BEFORE THE DISCOVERY OF ANTIBIOTICS, some of the oldest and most effective tools to fight bacterial infection were metals. Silver, copper and arsenic have been used since the Roman Empire to treat wounds and disinfect surfaces, and mercury remained the standard treatment for syphilis until the advent of penicillin.

Metals’ mixed success—and frequently harmful side effects—has kept them out of most modern pharmacopeias. But as bacteria grow resistant to the latest generation of antimicrobial wonder drugs, some research teams are giving metals and their effects on cells a second look. Clays are one promising frontier. They have a long history in the poultices of traditional medicine, and a recent study from the Mayo Clinic and Arizona State University found that a blue clay from Oregon may have a potent antibacterial effect against some of today’s most troubling bugs—E. coli, Salmonella, Pseudomonas—including variants resistant to antibiotics.

Clays often contain a mixture of metals, and those combinations could explain their effectiveness. Researchers had outlined possible reasons for the blue clay’s power over pathogens in a previous 2016 study in Nature Scientific Reports. The antibacterial activity of the clay may relate to its ability to release iron and aluminim, which can damage bacterial membranes, potentially allowing the iron to then cause further damage inside the bacterial cells. Only a few types of clay generate the right forms of these elements, however.

This combination also seems to work against a broad spectrum of bacteria, and it’s active against bacteria that form into a biofilm matrix—a sticky amalgam that can coat surfaces and be especially tricky to eliminate, explains Robin Patel, director of the Mayo Clinic’s Infectious Diseases Research Laboratory in Rochester, Minn., the senior author of the new study. The team is now planning to evaluate the clay’s effectiveness in healing wounds in an animal model.

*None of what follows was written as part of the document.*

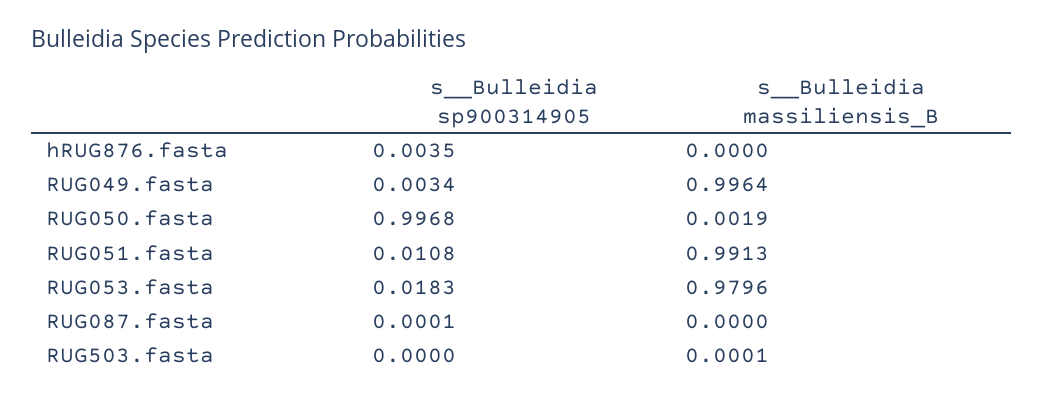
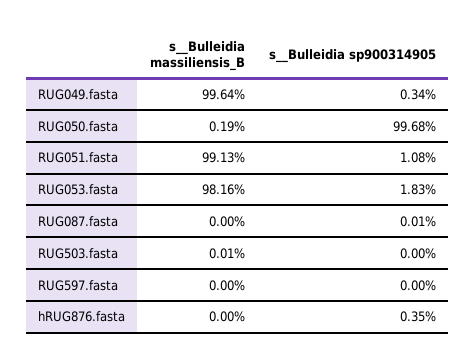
s__Bulleidia massiliensis_B, RUG053.fasta: 0.9796 -> 0.9816
s__Bulleidia massiliensis_B, RUG597.fasta: none -> 0
s__Bulleidia sp900314905, RUG597.fasta: none -> 0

Additional lines of research are looking to exploit bacteria’s voracious need for iron. These focus on siderophores, molecules that bacteria secrete to scavenge iron from hemoglobin and other compounds within the body. Normally, these siderophore-iron molecules are absorbed through the bacteria membrane to be used as building blocks for bacterial growth.

Researchers at the University of California, Irvine are pursuing a strategy to prevent gut pathogens such as Salmonella from acquiring iron, thus inhibiting their growth. This approach uses immunization to coax the body to create antibodies. Because existing antibodies don’t attack siderophores, the team created a new molecule made up partly of sections resembling a conventional infectious agent and others that mimicked a particular siderophore from Salmonella.

Mice vaccinated with the conjugate produced antibodies that reduced the level of Salmonella in the animals’ gut by as much as 20,000-fold. This approach didn’t harm the overall bacterial community in the mice, and beneficial Lactobacillus bacteria expanded to fill the environmental niche that Salmonella left behind.

Other research is looking to harness the siderophore transport mechanism as a sort of Trojan horse to smuggle antibiotics into bacteria. Although several attempts to use this approach to develop a drug have failed, one may soon be ready for the clinic. Cefiderocol, developed by the Japanese pharmaceutical company Shionogi, packs the antibiotic cephalosporin, discovered in the 1940s, with an iron molecule that a bacteria’s siderophore latches on to. When the entire complex is drawn into the bacteria, it bypasses the cells defenses and kills the cell.

In results announced in October, clinical trials in 15 countries showed cefiderocol to be effective in treating multidrug-resistant urinary tract infections. Additional trials are testing its effectiveness against hospital-acquired and ventilator-associated pneumonia. In the United States, the company is seeking fast-track approval of cefiderocol by the U.S. Food and Drug Administration. If that happens, it could usher in a new era of interest in metals-based treatments.